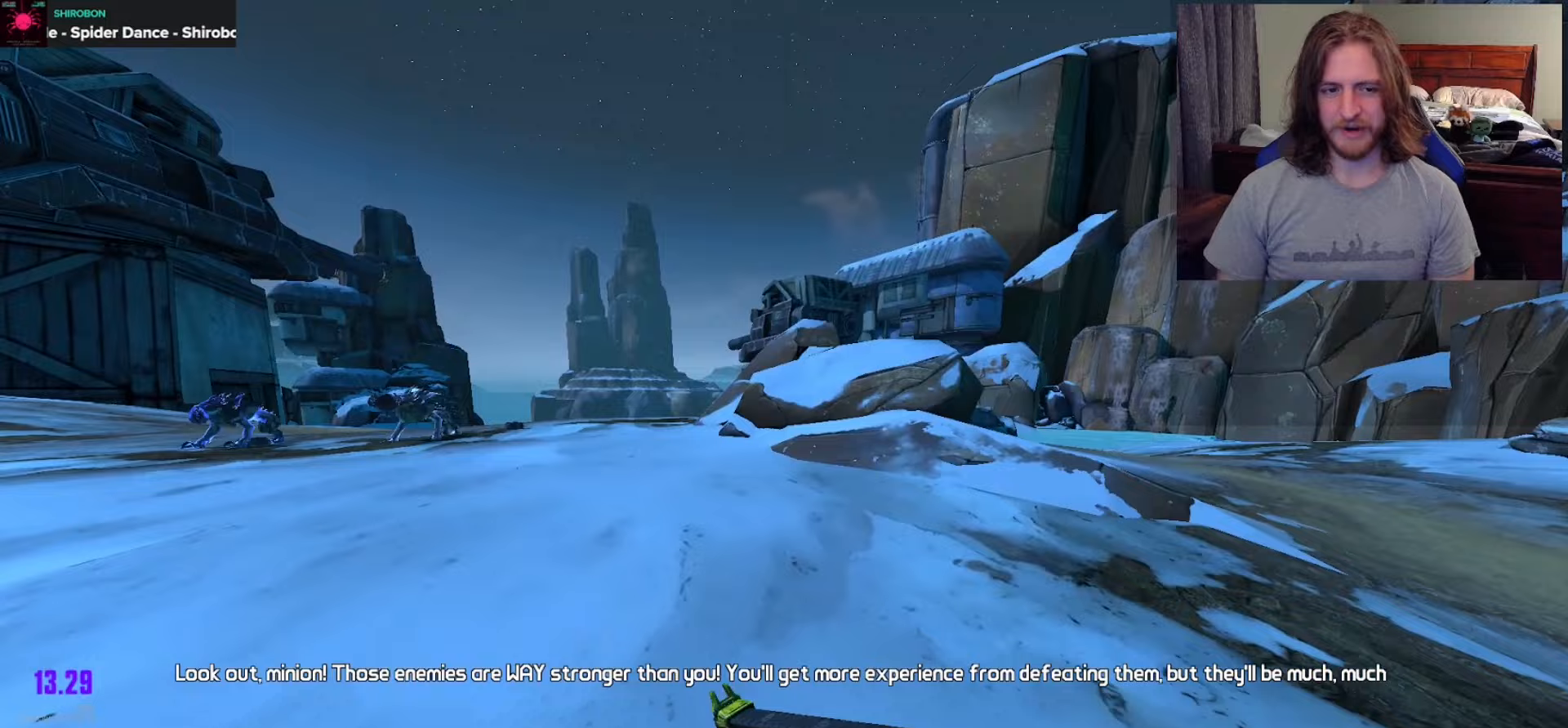
{"buttons": [], "left_stick": "up-right", "right_stick": "center", "events": [[267, "right_stick", "down-right"], [433, "right_stick", "center"]]}
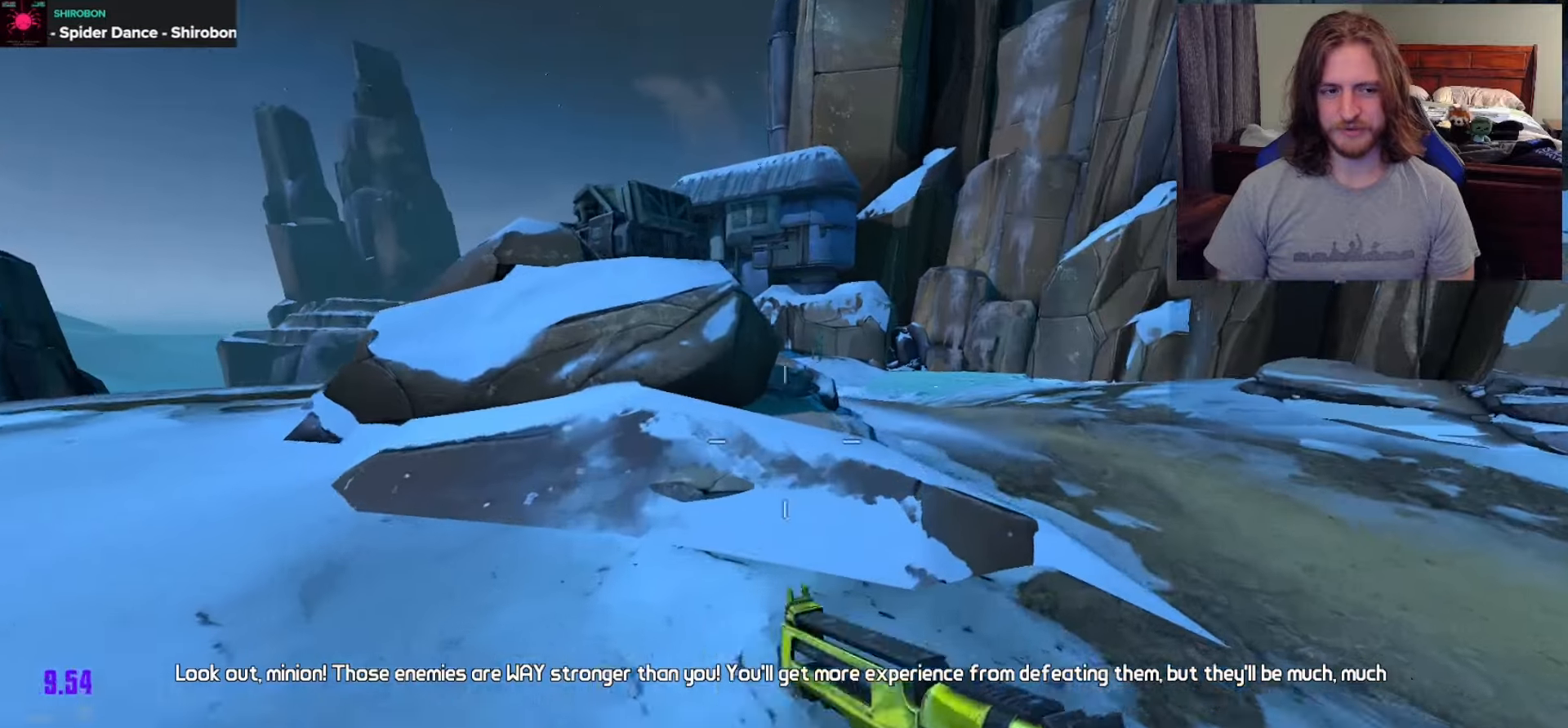
{"buttons": [], "left_stick": "up-right", "right_stick": "center", "events": [[283, "left_stick", "up"], [333, "L3", "down"], [450, "L3", "up"], [483, "left_stick", "up-right"]]}
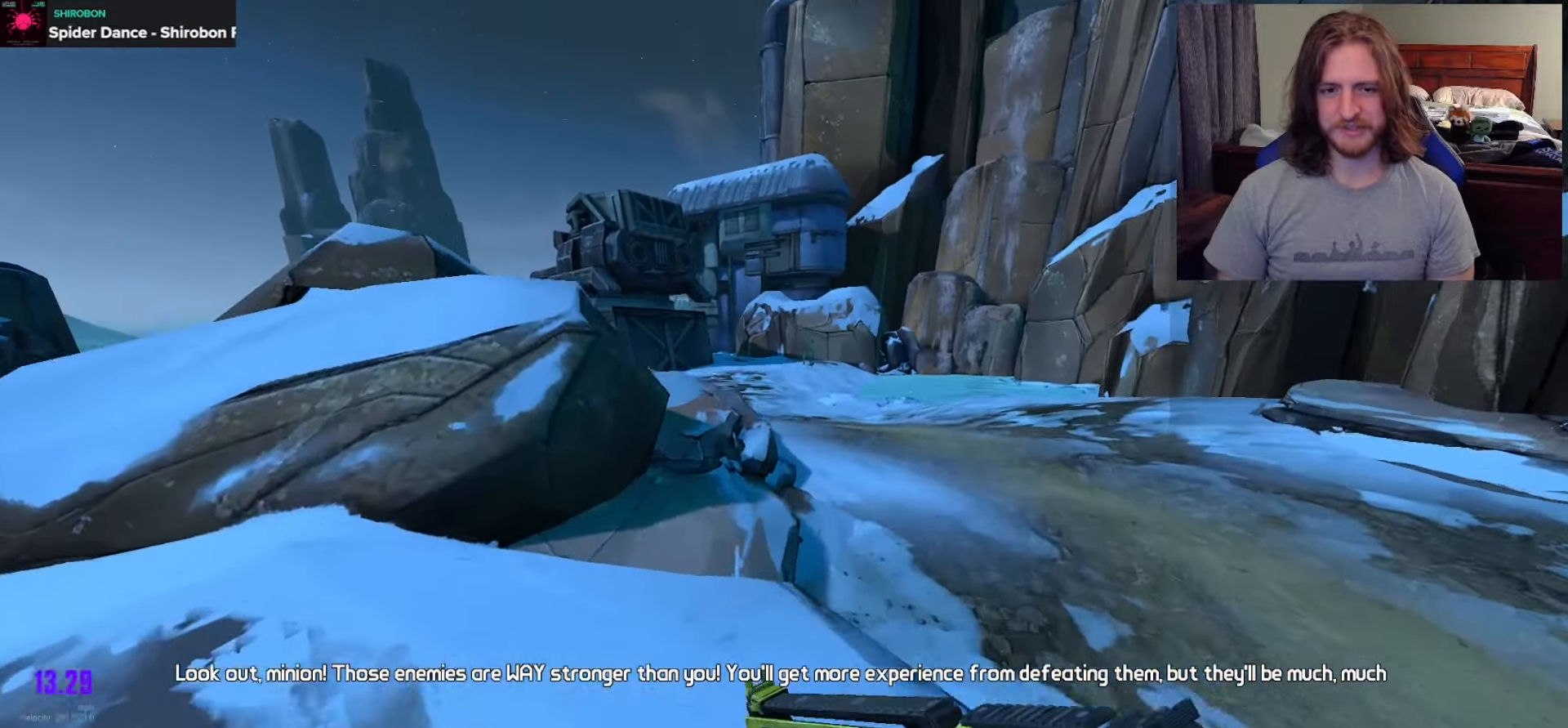
{"buttons": [], "left_stick": "up", "right_stick": "left", "events": [[150, "A", "down"], [200, "left_stick", "up"], [317, "A", "up"], [467, "right_stick", "left"]]}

The problem. Quote each line of the listing exactly, but leave the pictures out.

Your solution.
{"buttons": [], "left_stick": "up-right", "right_stick": "center", "events": [[267, "right_stick", "down-right"], [433, "right_stick", "center"]]}
{"buttons": [], "left_stick": "up-right", "right_stick": "center", "events": [[283, "left_stick", "up"], [333, "L3", "down"], [450, "L3", "up"], [483, "left_stick", "up-right"]]}
{"buttons": [], "left_stick": "up", "right_stick": "left", "events": [[150, "A", "down"], [200, "left_stick", "up"], [317, "A", "up"], [467, "right_stick", "left"]]}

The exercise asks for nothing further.